Goal. Reproduce every line of the listing below word for word, leaving out the pictures.

-- start of Information given --

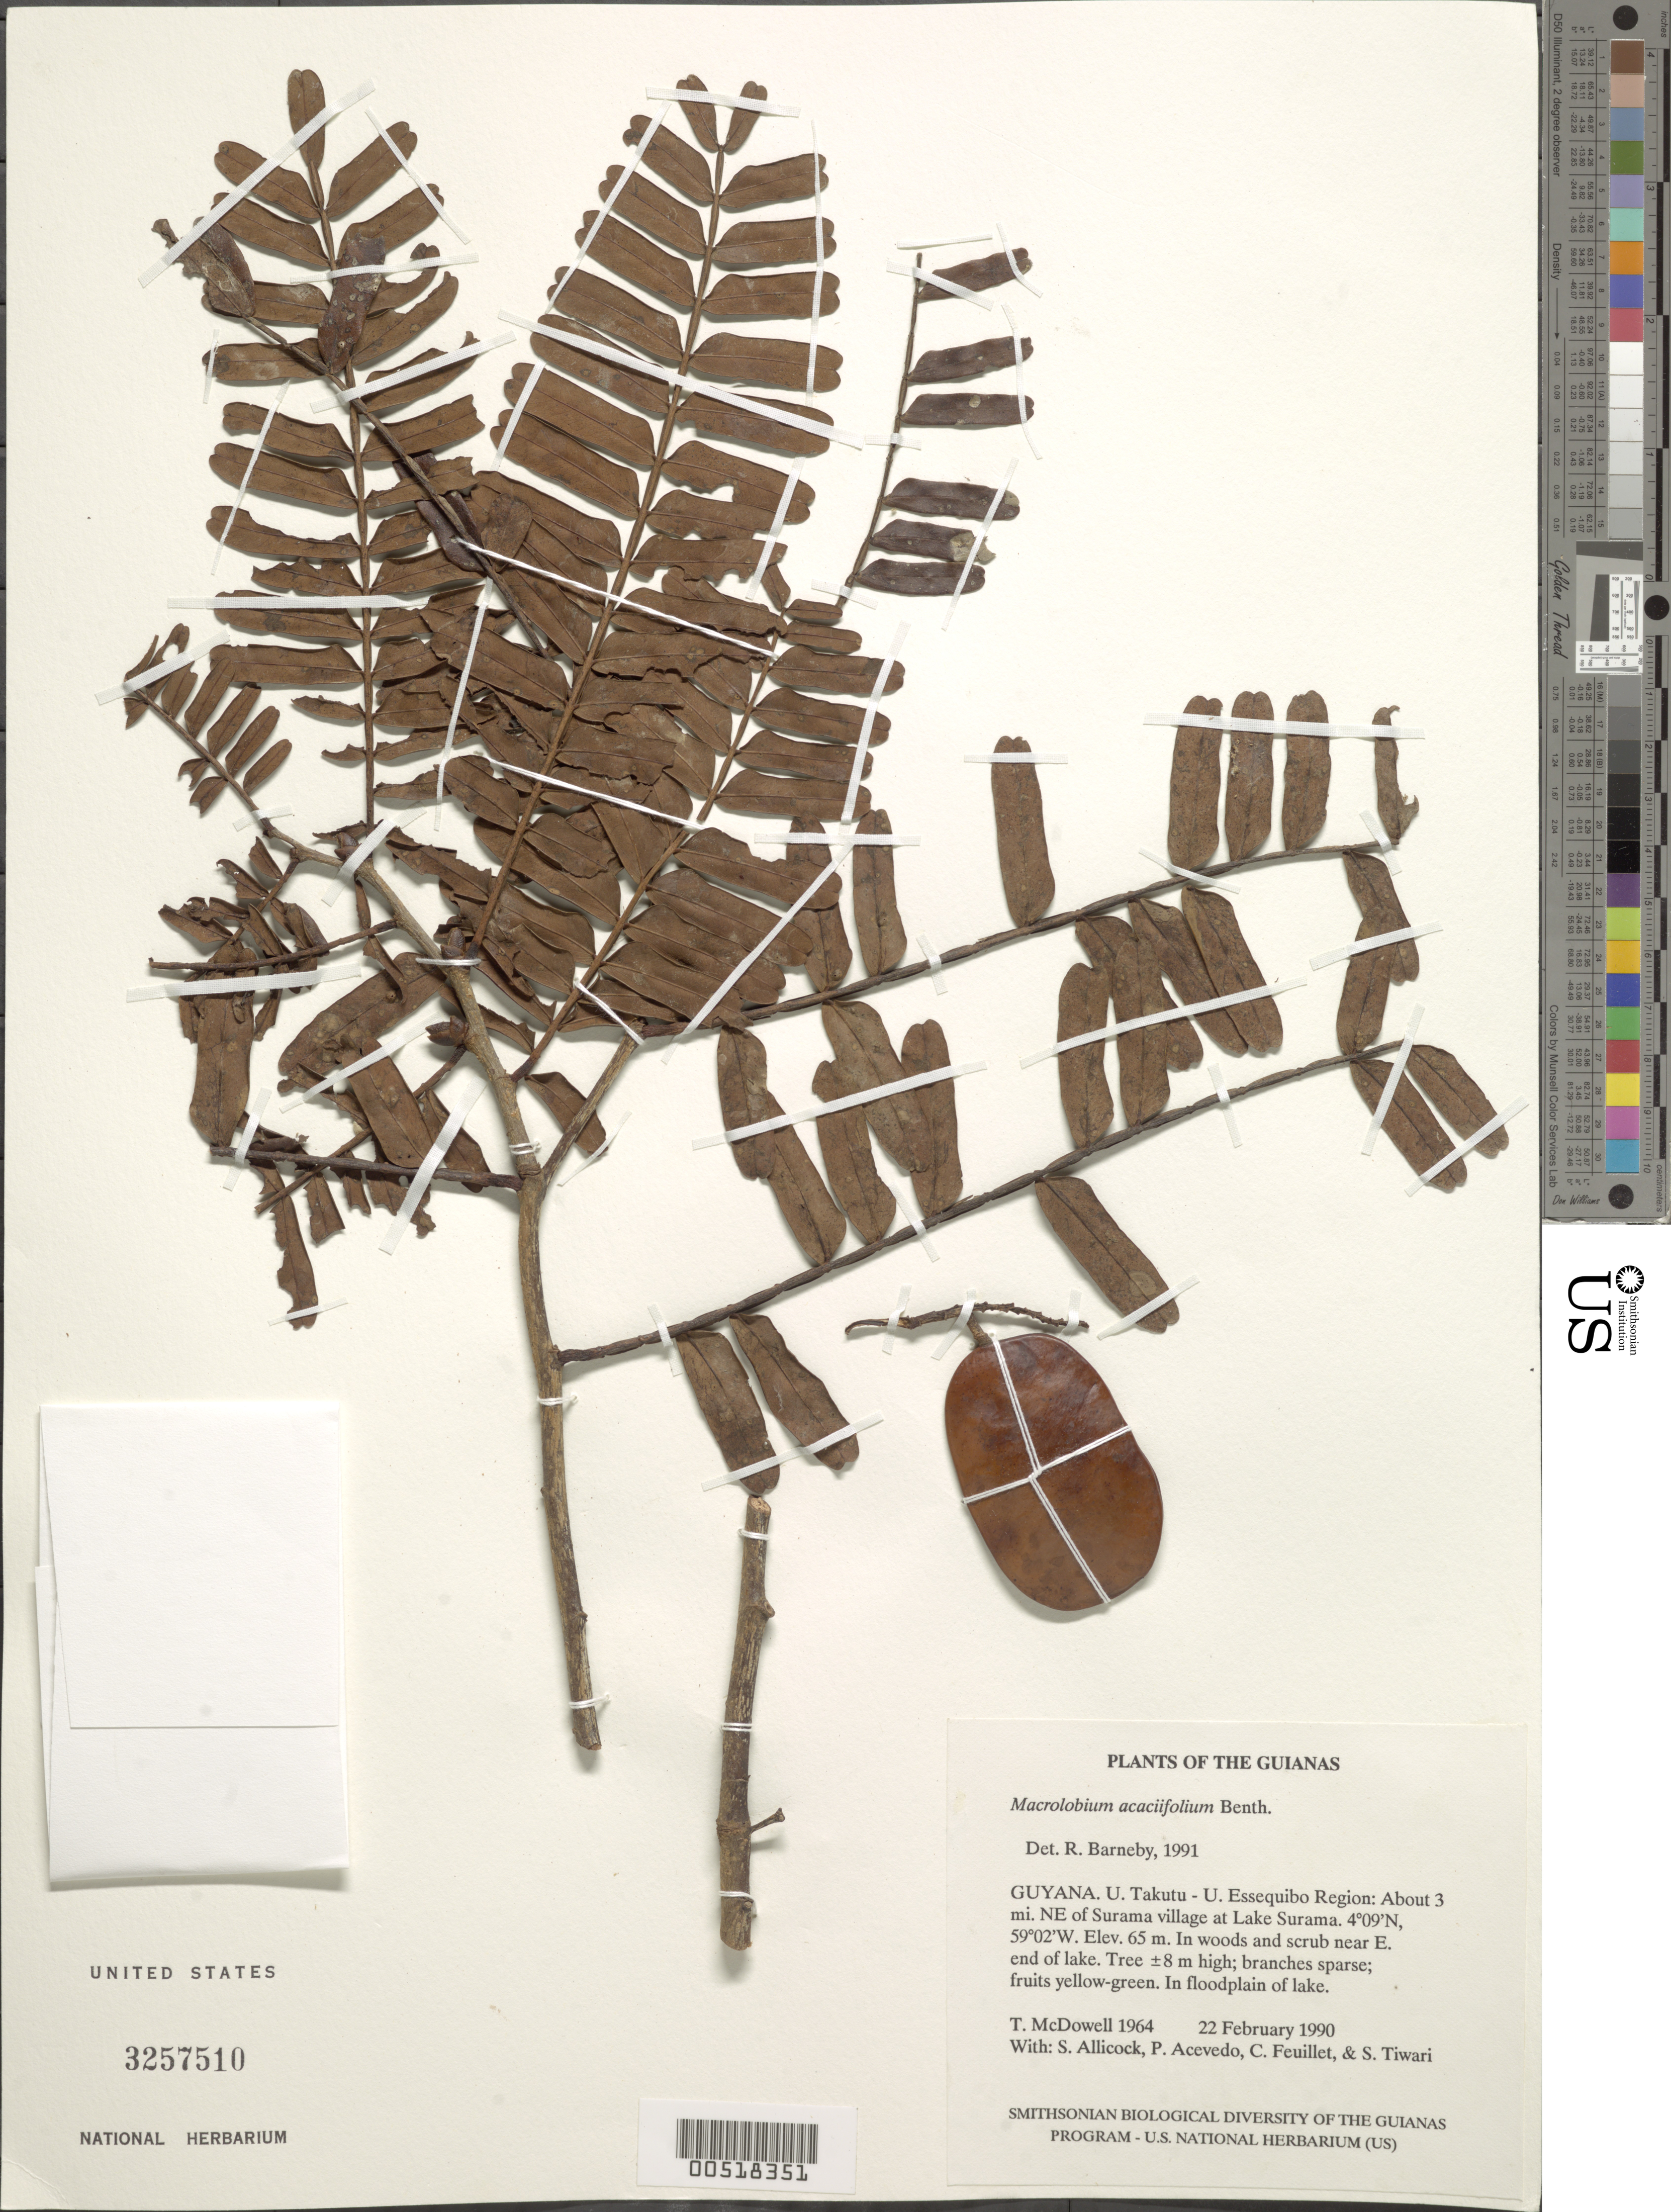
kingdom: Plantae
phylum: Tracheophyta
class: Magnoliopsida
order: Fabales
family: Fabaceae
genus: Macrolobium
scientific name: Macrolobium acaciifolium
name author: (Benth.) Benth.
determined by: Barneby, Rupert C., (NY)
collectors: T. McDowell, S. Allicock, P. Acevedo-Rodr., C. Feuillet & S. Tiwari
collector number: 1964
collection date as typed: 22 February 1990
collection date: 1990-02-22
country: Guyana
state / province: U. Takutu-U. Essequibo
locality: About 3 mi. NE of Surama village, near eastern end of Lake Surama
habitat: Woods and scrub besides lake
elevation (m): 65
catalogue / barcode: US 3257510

-- end of Information given --

Full answer.
kingdom: Plantae
phylum: Tracheophyta
class: Magnoliopsida
order: Fabales
family: Fabaceae
genus: Macrolobium
scientific name: Macrolobium acaciifolium
name author: (Benth.) Benth.
determined by: Barneby, Rupert C., (NY)
collectors: T. McDowell, S. Allicock, P. Acevedo-Rodr., C. Feuillet & S. Tiwari
collector number: 1964
collection date as typed: 22 February 1990
collection date: 1990-02-22
country: Guyana
state / province: U. Takutu-U. Essequibo
locality: About 3 mi. NE of Surama village, near eastern end of Lake Surama
habitat: Woods and scrub besides lake
elevation (m): 65
catalogue / barcode: US 3257510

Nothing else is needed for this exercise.